History bears witness to the fact that Jawalkar, (1902-1932) a leading champion of the non-Brahmin movement—who was no less a radical—had called Gandhi a 'Satyashodhak' when the non-Brahmin movement decided to 'merge' itself with the national movement.
Was it just part of political expediency or did he really believe that Gandhi who called himself a sanatani (orthodox) Hindu and firmly believed in Varnashram Dharma was really taking forward Phule's mission. And this despite the fact that by the time this stream had joined the Congress it was very much clear that it was careful enough to sideline all those issues pertaining to the internal asymmetries of Indian society, scuttle all such attempts which challenge them,—which were the 'key concerns of Satyashodhak movement under the grand slogan of fighting Britishers'. In fact, Phule had rather prophesised this state of affairs when he had raised very important questions about the nature of Congress which was founded in 1885.

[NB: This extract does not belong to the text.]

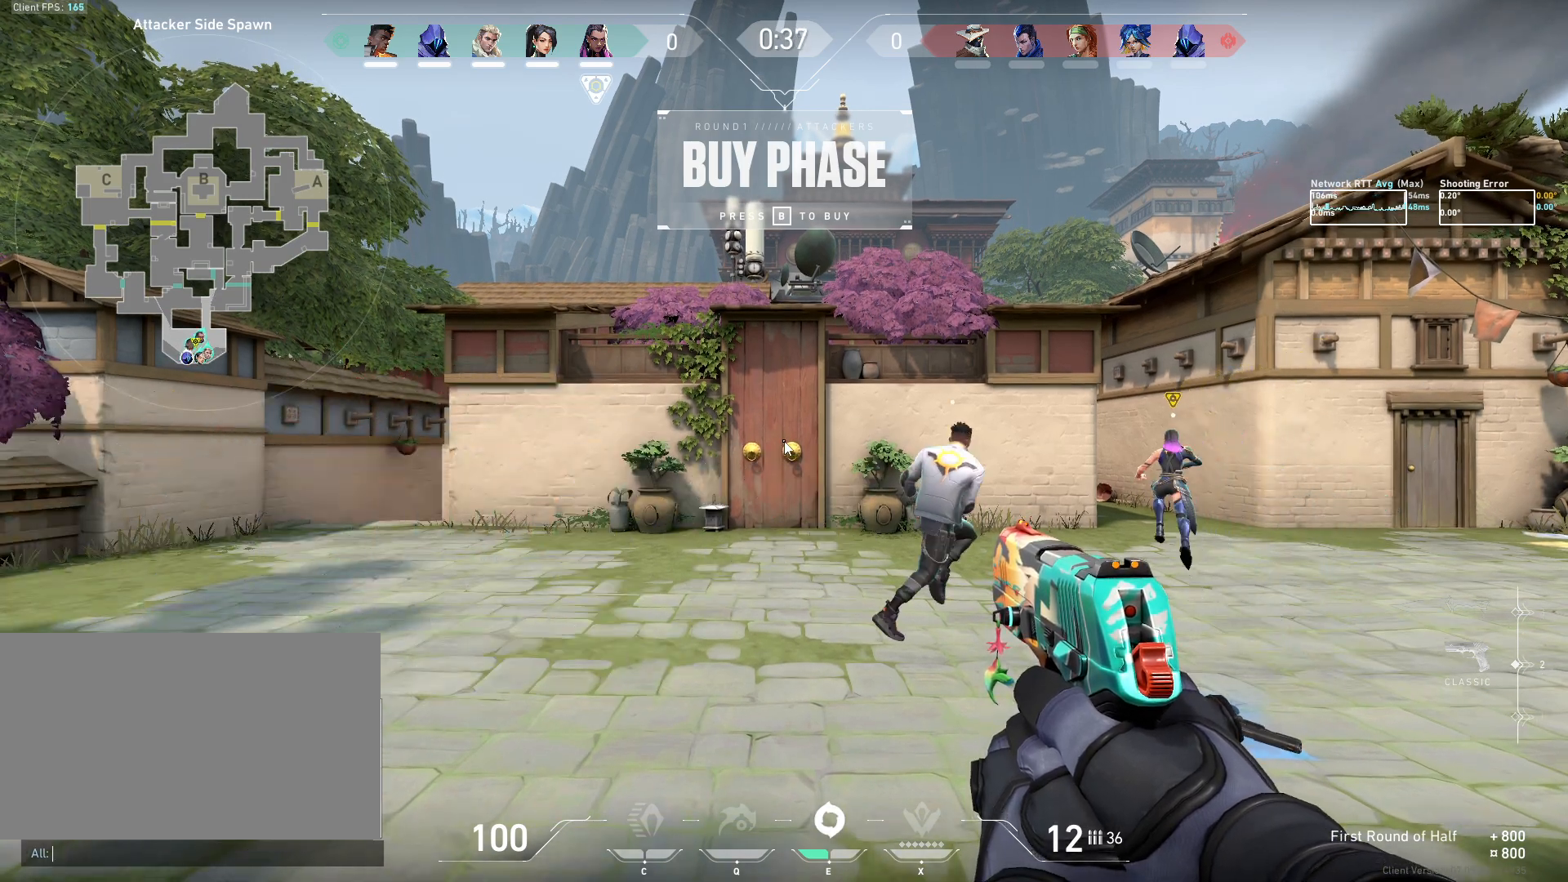
{"keys": ["e", "space"], "mouse": [], "events": [[417, "space", "down"], [467, "e", "down"]]}
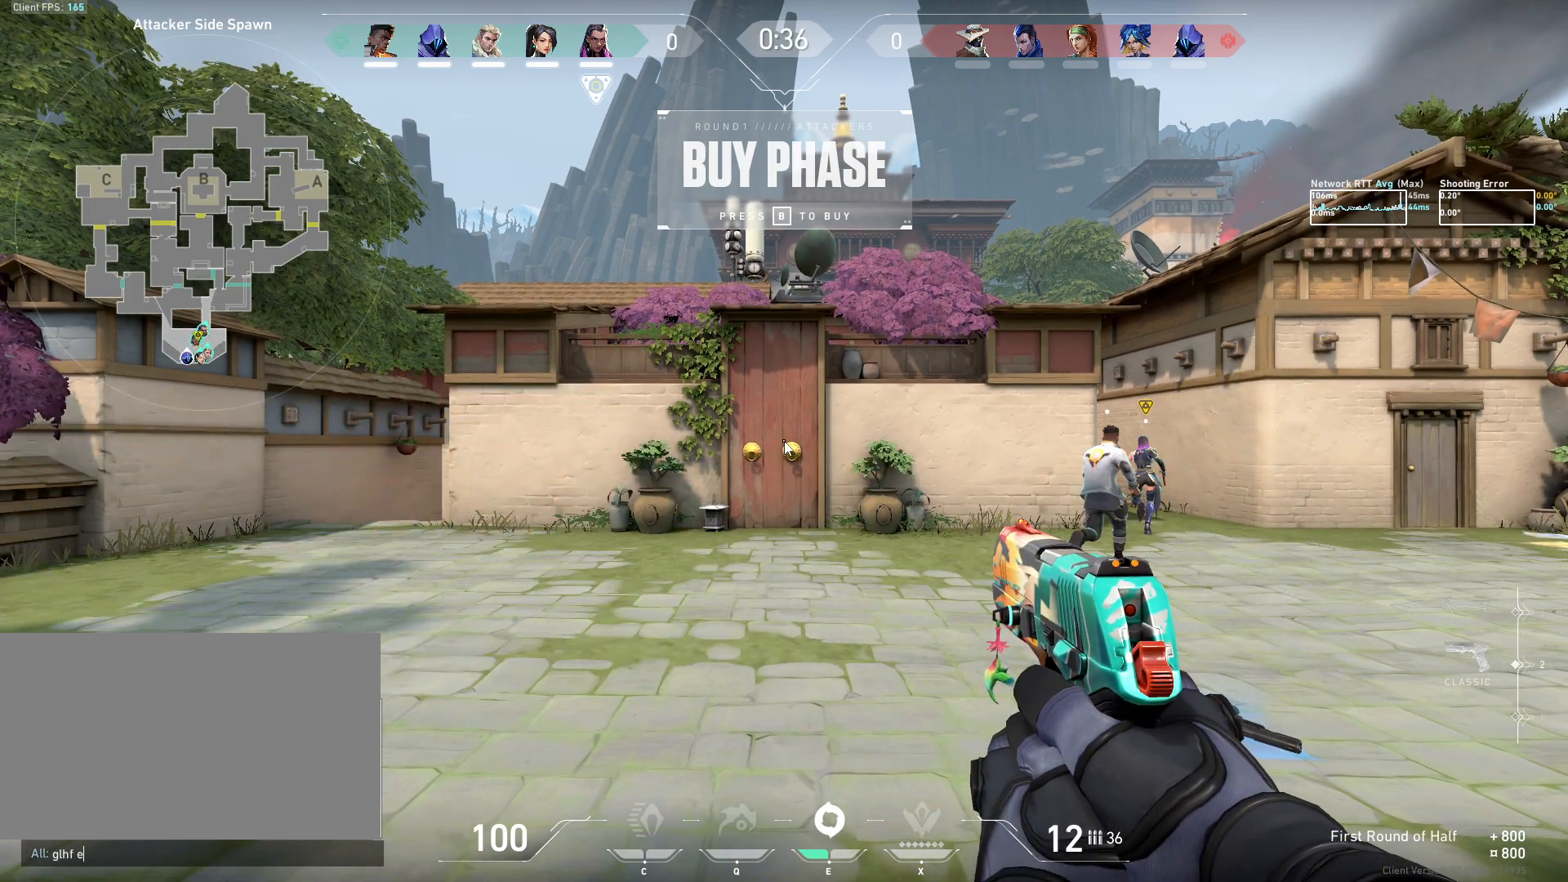
{"keys": [], "mouse": [], "events": [[17, "space", "up"], [50, "e", "up"], [167, "e", "down"], [200, "e", "up"]]}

There cannot be a 'nation' worth the name until and unless all the people of the land of King Bali—such as Shudras and Ati-shudras, Bhils (tribals) and fishermen etc, become truly educated, and are able to think independently for themselves and are uniformly unified and emotionally integrated. If a tiny section of the population like the upstart Aryan Brahmins alone were to found the 'National Congress' who will take any notice of it? (Phule, Collected Works, ed. Patil, volll : 29)
A critical look at Gandhi is important because it was this period only when mixing of religion with politics gained a new legitimacy, despite his avowed respect for all religions. Under his leadership only task of reforming Hinduism was brushed aside and Ambedkar, a consistent modernist and a relentless critic of Hinduism, was pushed to the wall.
Looking back it becomes clear the side-lining of voices of internal reform in Indian society had started during Phule's time itself.
In its early stirrings, Lokmanya Tilak, who happened to be a key leader of the Congress movement then, had vehemently led the Conservative reaction against all those concerns for which Phule stood. It is widely known how it was because of Tilak's insistence (or one should say threat that the Pandal holding Social Conference would be burnt down) the tradition of holding Social Conference after Congress Conference which was initiated by the likes of Ranade etc. was discontinued. His opposition to the Sharda Act is also known where he opposed any British intervention in deciding the age at which girl can be married.
To say the least, it is rather baffling that the other face of Tilak's work—where he firmly opposed spread of education among girls, where he opposed moves by social reformers/revolutionaries which challenged age-old traditions/customs of Indian society or where he exhibited clearcut Brahminical bias has not received the attention which it has deserved.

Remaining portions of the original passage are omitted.